Action item: Should any entry hold a picture, omit that picture and copy the rest of the entry exactly.
[Opening Information supplied section]
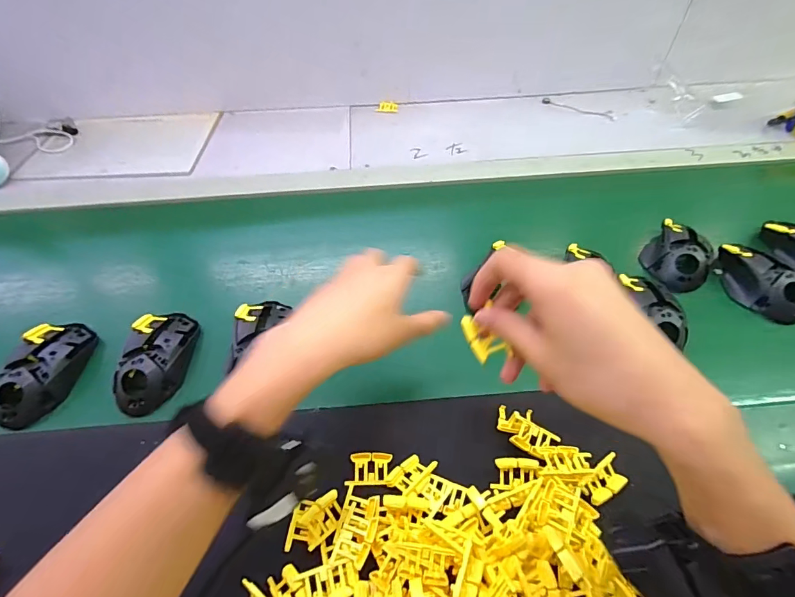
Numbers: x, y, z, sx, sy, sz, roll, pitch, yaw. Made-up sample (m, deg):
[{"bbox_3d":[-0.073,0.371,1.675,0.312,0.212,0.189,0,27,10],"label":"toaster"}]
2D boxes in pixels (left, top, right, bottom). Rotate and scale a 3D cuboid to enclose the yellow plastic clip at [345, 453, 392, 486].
[{"bbox_3d":[-0.024,0.148,0.354,0.036,0.006,0.027,0,49,1],"label":"yellow plastic clip"}]

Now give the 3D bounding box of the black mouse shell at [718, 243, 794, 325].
[{"bbox_3d":[0.428,-0.024,0.483,0.057,0.035,0.110,2,49,3],"label":"black mouse shell"}]

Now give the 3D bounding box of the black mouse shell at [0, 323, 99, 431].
[{"bbox_3d":[-0.373,0.075,0.429,0.072,0.039,0.113,-3,49,-1],"label":"black mouse shell"}]

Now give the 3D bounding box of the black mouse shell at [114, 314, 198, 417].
[{"bbox_3d":[-0.255,0.061,0.431,0.061,0.032,0.117,-5,49,-2],"label":"black mouse shell"}]

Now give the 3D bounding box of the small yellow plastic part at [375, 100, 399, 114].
[{"bbox_3d":[-0.020,-0.378,0.804,0.044,0.009,0.031,6,49,6],"label":"small yellow plastic part"}]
[Closing Information supplied section]
Reply:
Numbers: x, y, z, sx, sy, sz, roll, pitch, yaw. Made-up sample (m, deg):
[{"bbox_3d":[-0.073,0.371,1.675,0.312,0.212,0.189,0,27,10],"label":"toaster"}]
2D boxes in pixels (left, top, right, bottom). Rotate and scale a 3D cuboid to enclose the yellow plastic clip at [345, 453, 392, 486].
[{"bbox_3d":[-0.024,0.148,0.354,0.036,0.006,0.027,0,49,1],"label":"yellow plastic clip"}]

Now give the 3D bounding box of the black mouse shell at [718, 243, 794, 325].
[{"bbox_3d":[0.428,-0.024,0.483,0.057,0.035,0.110,2,49,3],"label":"black mouse shell"}]

Now give the 3D bounding box of the black mouse shell at [0, 323, 99, 431].
[{"bbox_3d":[-0.373,0.075,0.429,0.072,0.039,0.113,-3,49,-1],"label":"black mouse shell"}]

Now give the 3D bounding box of the black mouse shell at [114, 314, 198, 417].
[{"bbox_3d":[-0.255,0.061,0.431,0.061,0.032,0.117,-5,49,-2],"label":"black mouse shell"}]

Now give the 3D bounding box of the small yellow plastic part at [375, 100, 399, 114].
[{"bbox_3d":[-0.020,-0.378,0.804,0.044,0.009,0.031,6,49,6],"label":"small yellow plastic part"}]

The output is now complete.